Consumption of 50–90 mg of isoflavones appears to have a beneficial effect, roughly the same as drinking two glasses of soy milk per day, she said.

“In the case of soy foods it is advisable to ask the manufacturer about the amount of isoflavones in specific brands of soy milk and soy yogurt, and also use foods such as natural, roasted soy flakes—on muesli, mixed in hot cereal or sprinkled over the salad—or soy nuts as a snack, as very little [isoflavone is] lost in those natural products,” she said in an interview.

Another expert, however, warned that the there is evidence that behavior of isoflavones could potentially have the same negative effects as estrogen, such as stimulating growth of uterine and breast tissues, leading to tumors.

“There is good evidence that lifelong intake of these isoflavones can be beneficial,” said Dr. Wolfgang Wuttke, professor of clinical and experimental endocrinology at the University of Göttingen. “But these are prepubertal effects.

“The evidence is so controversial that the [Food and Drug Administration] … would never allow sale of these substances as a drug,” said Dr. Wuttke “Why should I recommend substances which I am not sure are safe and might be useless?”

But when it comes to prostate cancer, Dr. Wuttke said that he believes there may be benefits for older men with increased isoflavone consumption.

Among the most studied of the isoflavones influencing prostate health is genistein, which may slow with the growth of prostate cells by influencing the hormone-metabolizing enzymes and reducing the sensitivity of the primary targets of androgen hormones such as the androgen receptor, said Dr. Helmut Klocker, a specialist in urology at Innsbruck (Austria) University Hospital.

Unlike with osteoporosis and soy, Dr. Klocker said there are no double-blinded placebo-controlled studies demonstrating the preventive effect of genistein.

“The problem with these [studies] is they would have to be performed over many years,” he said in an interview. “To my knowledge, it is not clear if there is a beneficial effect at any [specific] time in life. There is also some evidence that exposure to genistein and related substances is most efficient during growing up and puberty, and even during embryogenesis. You can imagine that it is almost impossible to investigate this in controlled trials.”

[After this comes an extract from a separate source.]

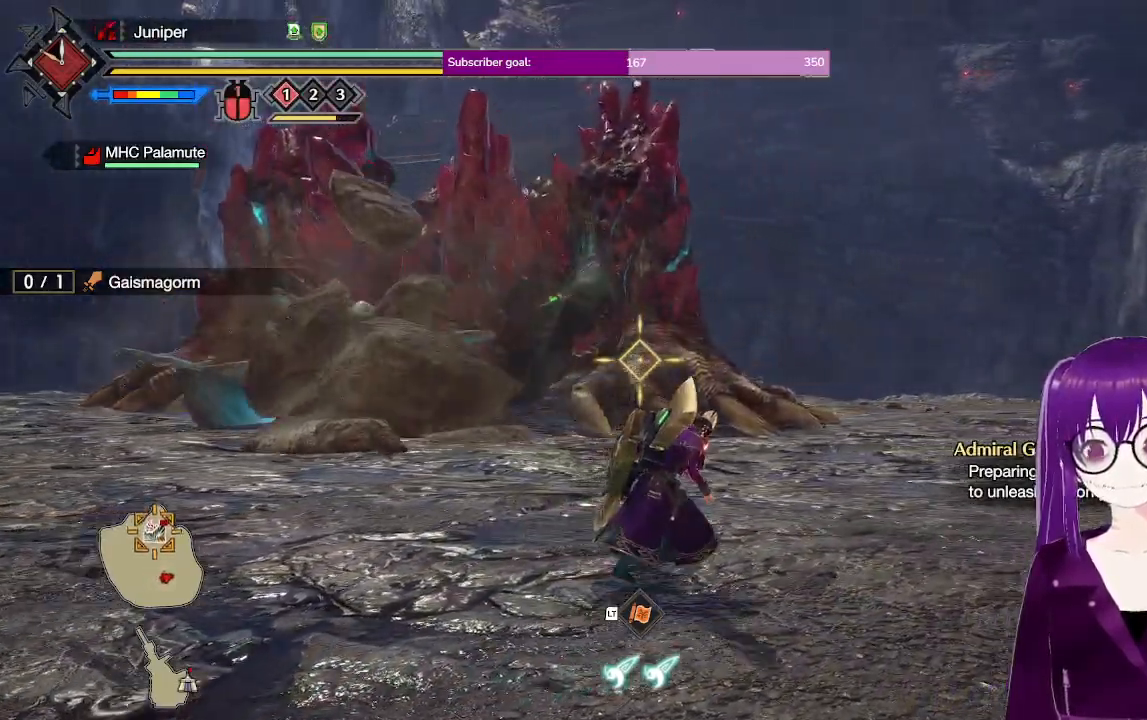
{"buttons": ["Y", "R2"], "left_stick": "up-right", "right_stick": "center", "events": [[467, "Y", "down"]]}
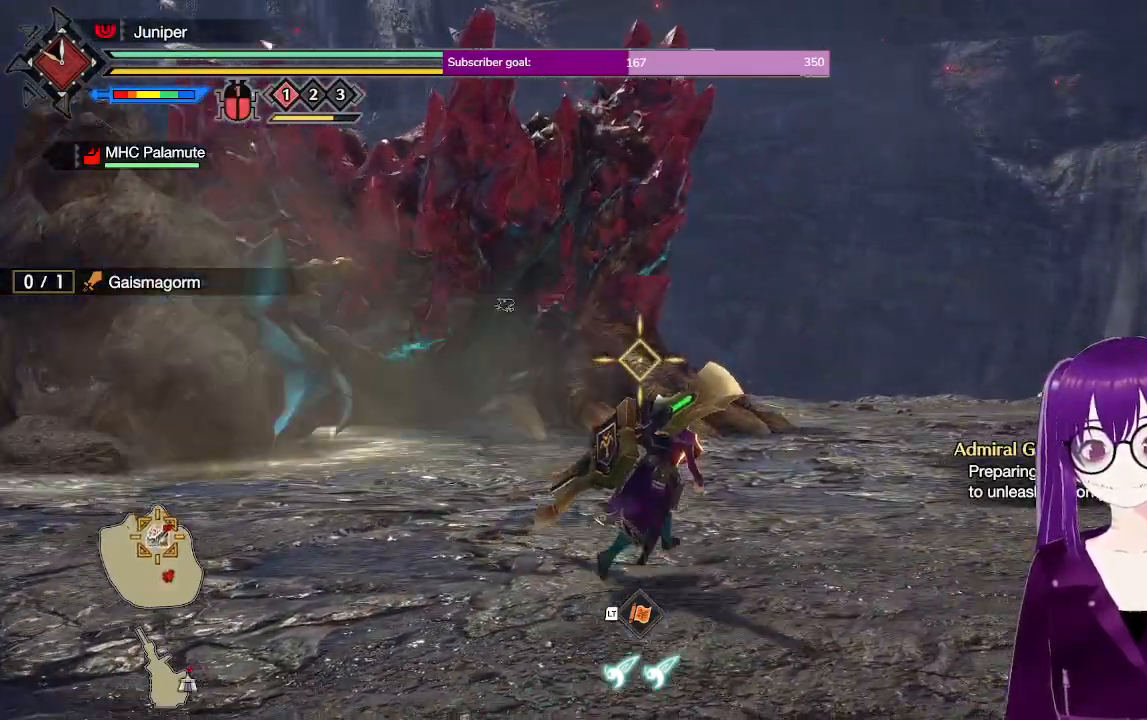
{"buttons": ["R2"], "left_stick": "right", "right_stick": "left", "events": [[133, "Y", "up"], [417, "left_stick", "right"], [417, "right_stick", "left"]]}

In a phase II trial sponsored by the National Cancer Institute, scientists are recruiting patients to test both the effectiveness and potential toxicity of genistein among men with stage I and stage II prostate cancer.

The trial plans to randomize 88 patients undergoing radical prostatectomy into two groups. One group will receive oral genistein once daily for 1–2 months, undergo the prostatectomy, and then continue the genistein regimen for 1–2 months afterward. The other group will undergo the prostatectomy first, and begin a 3-month genistein regimen 1 month after the surgery. The trial will test the reduction in prostate-specific angigen-positive cells in the operative field and quality of life at baseline and 1 and 3 months after surgery, Dr. Klocker said.